ELECTRIC LIGHT ORCHESTRA
From proto prog to pristine and polished. Here, the B-sides come out of the blue.
Anyone doubting Electric Light Orchestra’s prog credentials should lend an ear to the live version of Daybreaker, the B-side to their 1976 single Nightrider. Or Fire On High, B-side to 1976’s more poptastic Livin’ Thing. Or Poor Boy (The Greenwood), B-side to 1977’s Telephone Line. It’s all there to hear, from rolling keyboards, conceptual storytelling, even the odd quirky time signature. Of course no one is saying that ELO were up there with Yes or Genesis or even Greenslade, but there has always been more to Jeff Lynne’s musical imagination than pastiching his beloved Beatles.
In this set of the first 15 ELO singles plus 1978’s The ELO EP, the Birmingham band’s progclivities are writ large, sat happily alongside the band’s more popular and poppier moments. In fact, given the immense popularity of the band’s hit singles from 1976’s Livin’ Thing onwards (the band racked up 15 Top 10 hits, although only 1980’s Xanadu, featuring Olivia Newton John and from the failed movie of the same name, got to No. 1), it’s very easy to overlook quite how exploratory Jeff Lynne’s songwriting could be. Look no further than the band’s very first single, 1972’s 10538 Overture, which cracked the Top 10 and would later have its cascading riff shamelessly purloined by none other than Paul Weller for 1995’s The Changingman at the suggestion of Weller’s co-writer Brendan Lynch.
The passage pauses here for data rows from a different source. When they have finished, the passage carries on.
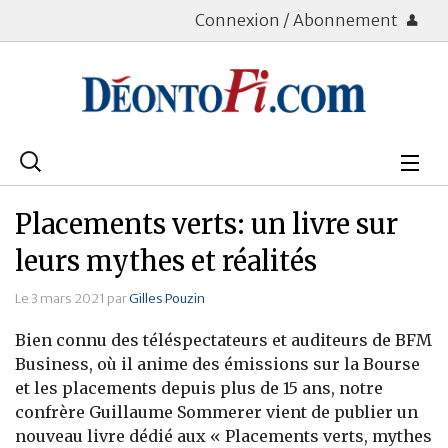
Connexion / Abonnement
Rechercher
:
Déontologie
Placements verts: un livre sur
Bourse
leurs mythes et réalités
Placements
Le 3 mars 2021 par
Gilles Pouzin
Bien connu des téléspectateurs et auditeurs de BFM
Assurance Vie
Business, où il anime des émissions sur la Bourse
et les placements depuis plus de 15 ans, notre
Patrimoine
confrère Guillaume Sommerer vient de publier un
Immobilier
nouveau livre dédié aux « Placements verts, mythes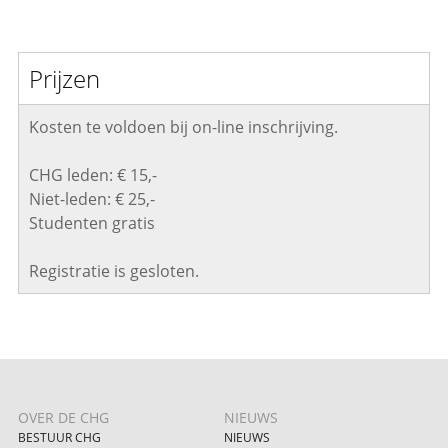
Prijzen
Kosten te voldoen bij on-line inschrijving.
CHG leden: € 15,-
Niet-leden: € 25,-
Studenten gratis
Registratie is gesloten.
OVER DE CHG
NIEUWS
BESTUUR CHG
NIEUWS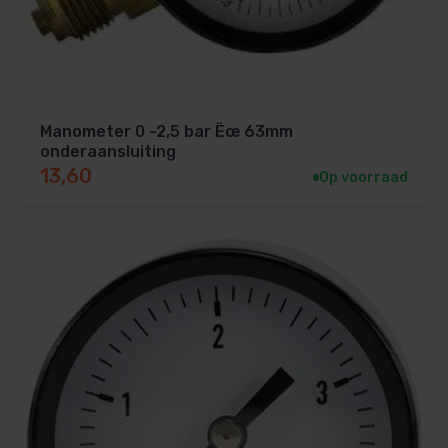
Manometer 0 -2,5 bar Ëœ 63mm
onderaansluiting
13,60
Op voorraad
Aside from their walloping cover of Chuck Berry’s Roll Over Beethoven, most of the early singles and B-sides are the really proggy fare, even more than the albums from which they came, although even the bigger hits from A New World Record and the mega-selling Out Of The Blue all have something going for them. For this writer, the better singles would actually follow on from 1978, so it will be interesting to see if a second volume of this ever arrives. But we challenge you to listen to Poker without jumping around the room with a massive grin on your face!